Ternyata mereka memiliki dua anak lagi, yang satu masih kecil, kira-kira SD kelas 2, dan yang satu lagi SMP. Menggenakan motor Yamaha lawas mereka menghampiri tempat kerja orang tua mereka. Sang anak yang masih kecil, langsung loncat dari motor dan memanggil-manggil ibunya. Sang ibu pun meninggalkan dulu pekerjaannya menyiapkan lalaban, dan memeluk Sang Anak yang kecil lucu itu.
“Bu, besok beli sepatu sama baju yah, tadi aku lihat harganya tujuh lima”, celoteh si anak dengan nada memelas. Si Ibu menciumi si anak dengan penuh kasih sayang, mengelus rambutnya yang hitam lurus tanpa berkata-kata.
”Bukan tujuh lima Bu, tapi tujuh puluh lima ribu”, jelas si kaka tanpa ditanya si ibu terlebih dahulu. “Ade, pilih salah satu yah, itu bukan tujuh lima, tapi tujuh puluh lima ribu, ayoo, mau sepatu atau baju”, tutur si ibu kepada anaknya yang masih kecil dengan penuh kelembutan. “Itu tujuh lima ibu, iya tujuh lima, beli dua-duanya ibu!” si anak kecil itu tambah merengek kepada ibunya.
Si Ibu terdiam sejenak, wajahnya berubah, tampak kantung matanya menahan air mata yang akan membasahi pipinya. Suaranya berubah menjadi sendu, terdengar seperi orang yang menahan tangis dan berusaha tegar di hadapan anaknya. “satu dulu saja ya, nak. Nanti kalau punya uang ibu beli keduanya” dengan nada sedih si ibu berusaha menenangkan anaknya, air mata yang tadi ia tahan jatuh membasahi pipinya, tapi hal ini tidak terlihat jelas, samar di balik kerudung coklat yang ia kenakan.
***
Setelah kejadian kecil di warung itu, pintu hati ku terketuk, dan aku pun turut merasakan kesedihan.

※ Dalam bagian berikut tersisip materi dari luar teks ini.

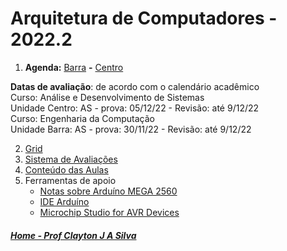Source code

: # Arquitetura de Computadores - 2022.2

1. **Agenda:** [Barra](https://1drv.ms/b/s!AsTd8oN7mu8pkbFXLfX-Min_RR3xXQ?e=dQMbVk) **-** [Centro](https://1drv.ms/b/s!AsTd8oN7mu8pkbFYfNTFsphBQWjRXw?e=Bvff7F)  

**Datas de avaliação**: de acordo com o calendário acadêmico  
Curso: Análise e Desenvolvimento de Sistemas  
Unidade Centro: AS - prova: 05/12/22 - Revisão: até 9/12/22  
Curso: Engenharia da Computação  
Unidade Barra: AS - prova: 30/11/22 - Revisão: até 9/12/22

2. [Grid](arq_aulas/Grid_Arquitetura.md)
3. [Sistema de Avaliações](/./avaliacoes.md)
4. [Conteúdo das Aulas](arq_aulas.md)
5. Ferramentas de apoio
   * [Notas sobre Arduíno MEGA 2560](arduino.md)  
   * [IDE Arduíno](https://www.arduino.cc/en/software)
   * [Microchip Studio for AVR Devices](https://www.microchip.com/en-us/tools-resources/develop/microchip-studio#Downloads)  
  
##### [Home - Prof Clayton J A Silva](/./index.md)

Terbayang dalam benaku, akan kelakuan ketika kecil dulu. Rewel, tidak bisa diam, dan yang tahu bermain saja tanpa mempedulikan perasaan orang tua. Keluh kesah selalu ditimpakan kepada orang tua, sedangkan kebahagiaan selalu ditimpakan kepada teman atau kekasih.

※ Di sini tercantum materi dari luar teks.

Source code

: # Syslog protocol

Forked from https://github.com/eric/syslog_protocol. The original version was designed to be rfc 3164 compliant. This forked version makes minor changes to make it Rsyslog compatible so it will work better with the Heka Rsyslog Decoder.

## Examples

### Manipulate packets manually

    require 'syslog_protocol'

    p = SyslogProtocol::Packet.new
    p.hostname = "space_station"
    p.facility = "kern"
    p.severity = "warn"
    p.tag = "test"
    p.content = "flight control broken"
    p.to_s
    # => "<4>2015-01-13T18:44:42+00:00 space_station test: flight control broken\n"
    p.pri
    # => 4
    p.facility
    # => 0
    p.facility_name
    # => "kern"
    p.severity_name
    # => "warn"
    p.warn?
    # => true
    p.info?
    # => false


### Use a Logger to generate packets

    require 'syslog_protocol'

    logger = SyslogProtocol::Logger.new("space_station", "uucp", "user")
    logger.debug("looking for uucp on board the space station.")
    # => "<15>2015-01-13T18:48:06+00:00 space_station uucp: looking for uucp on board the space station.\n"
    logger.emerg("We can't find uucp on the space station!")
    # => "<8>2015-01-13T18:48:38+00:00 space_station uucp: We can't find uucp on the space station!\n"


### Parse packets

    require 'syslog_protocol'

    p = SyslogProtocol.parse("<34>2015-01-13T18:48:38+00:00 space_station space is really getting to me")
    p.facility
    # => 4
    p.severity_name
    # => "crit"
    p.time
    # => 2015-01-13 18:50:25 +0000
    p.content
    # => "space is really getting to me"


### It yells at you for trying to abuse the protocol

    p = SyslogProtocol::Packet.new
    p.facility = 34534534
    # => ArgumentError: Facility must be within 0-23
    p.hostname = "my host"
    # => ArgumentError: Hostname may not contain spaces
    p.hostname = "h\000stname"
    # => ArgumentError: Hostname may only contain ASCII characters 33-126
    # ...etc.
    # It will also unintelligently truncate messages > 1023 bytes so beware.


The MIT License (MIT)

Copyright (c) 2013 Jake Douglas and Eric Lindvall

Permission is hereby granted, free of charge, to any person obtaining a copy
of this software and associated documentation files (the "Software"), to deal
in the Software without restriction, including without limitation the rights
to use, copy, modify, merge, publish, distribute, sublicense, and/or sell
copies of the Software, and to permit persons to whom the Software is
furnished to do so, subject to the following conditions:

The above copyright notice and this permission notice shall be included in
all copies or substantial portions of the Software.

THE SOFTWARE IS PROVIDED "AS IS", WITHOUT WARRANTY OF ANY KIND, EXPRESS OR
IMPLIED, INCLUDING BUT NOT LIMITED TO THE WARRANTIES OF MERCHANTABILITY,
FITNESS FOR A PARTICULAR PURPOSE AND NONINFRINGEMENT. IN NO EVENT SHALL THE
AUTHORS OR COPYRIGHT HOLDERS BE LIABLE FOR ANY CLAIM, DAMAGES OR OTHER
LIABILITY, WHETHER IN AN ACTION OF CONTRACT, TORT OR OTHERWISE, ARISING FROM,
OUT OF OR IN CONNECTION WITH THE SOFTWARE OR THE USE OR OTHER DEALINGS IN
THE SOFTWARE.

Sekarang aku tahu, ketika meminta sesuatu kepada orang tua dan orang tua tidak memenuhinya dengan alasan klasik : ekonomi sedang sulit. hanya akan menambah kesedihan sang ibu.Mana ada sih ibu yang tidak mau membahagiakan anaknya? Pasti selalu terbesit dalam pikiran si ibu, jika punya uang nanti akan membelikan apa yang sia anak mau. Tapi indahnya dunia sering kali membuatkan seorang bocah ingusan yang baru saja mengenyam pendidikan lupa akan kulitnya, meminta tetapi tidak menengok kondisi sesungguhnya.
Seorang anak kecil tidak bijaksana jika kita salahkan dalam persoalan ini. Mungkin yang harus si anak kecil itu lakukan adalah membalas air mata yang pernah jatuh dari mata si ibu. Sebuah air mata kasih sayang dan perhatian yang mendalam kepada buah hati. Air mata yang sama ketika mereka menjerit kesakitan menahan tendangan kita di dalam perutnya.
Demi Air Mata mereka, marilah kita berdoa, semoga kasih anak-anak yang akan dewasa nanti terhadap ibunya semakin tumbuh dan berkembang, sehingga terciptalah keharmonisan cinta dalam kehidupan berkeluarga.Tanpa mereka kita tidak ada di dunia ini, maka mari saling mengingatkan untuk selalu berbakti kepadanya.